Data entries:

[Start of section]

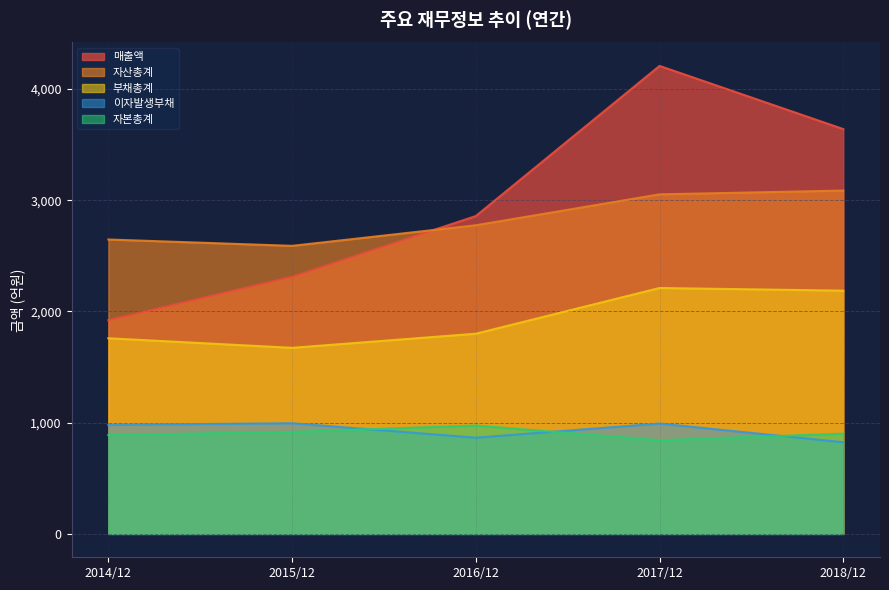

True or false: 자산총계 and 매출액 cross at least once.

True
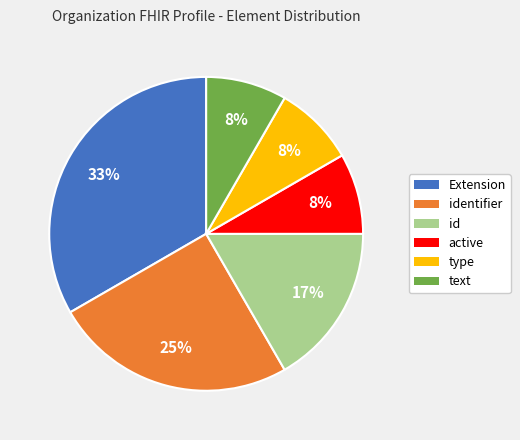

How many segments does this pie chart have?

6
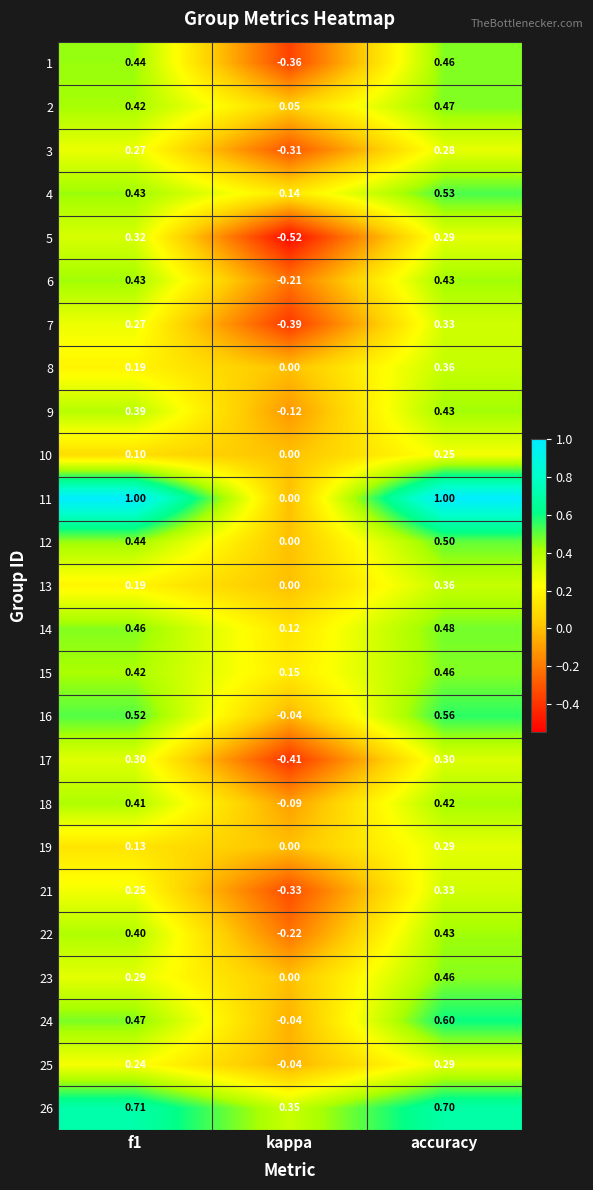

Where is 14 nearest to the value 0?

kappa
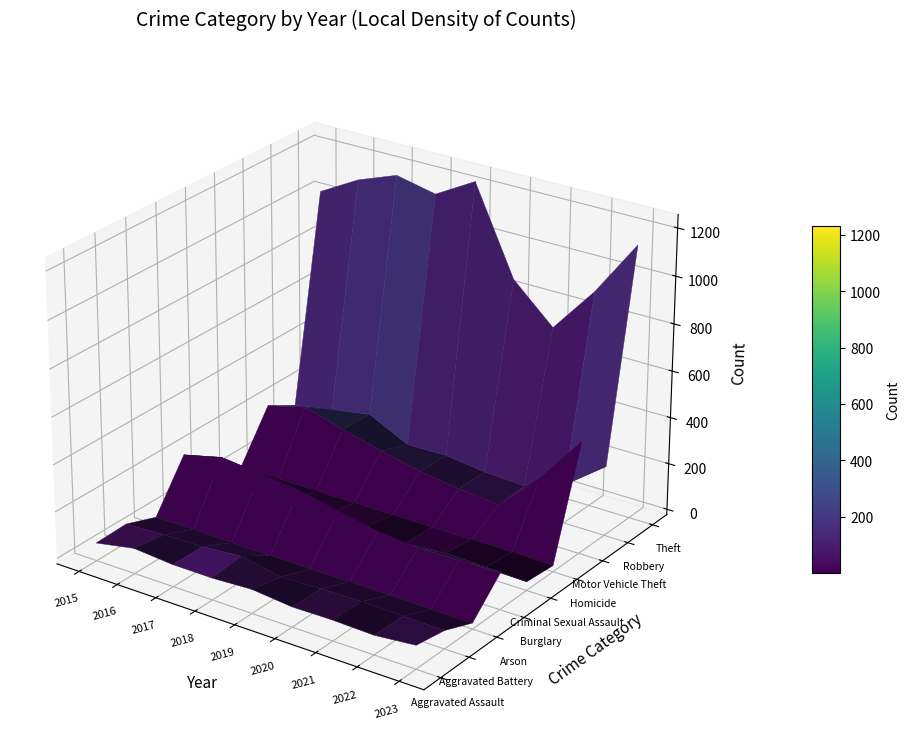

What is the lowest value of the Arson series?

2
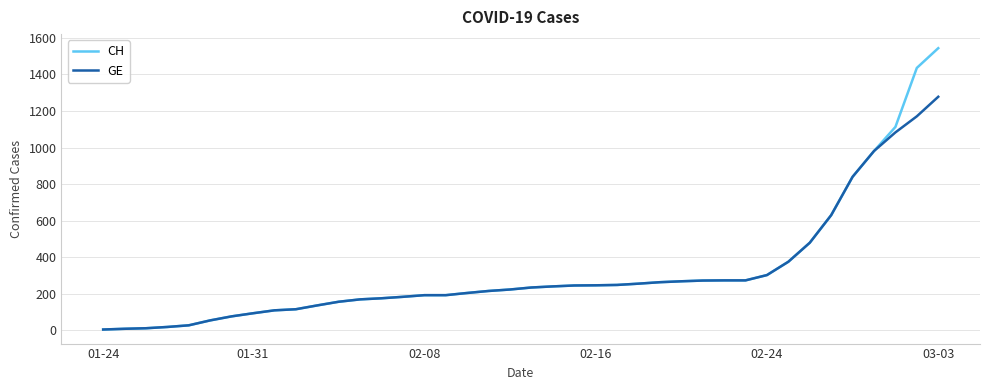

What is the maximum value shown in the chart?

1544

[End of section]

Write out the rows above word for word, leaving out the pictures.

Answer box
True or false: 자산총계 and 매출액 cross at least once.

True

How many segments does this pie chart have?

6

Where is 14 nearest to the value 0?

kappa

What is the lowest value of the Arson series?

2

What is the maximum value shown in the chart?

1544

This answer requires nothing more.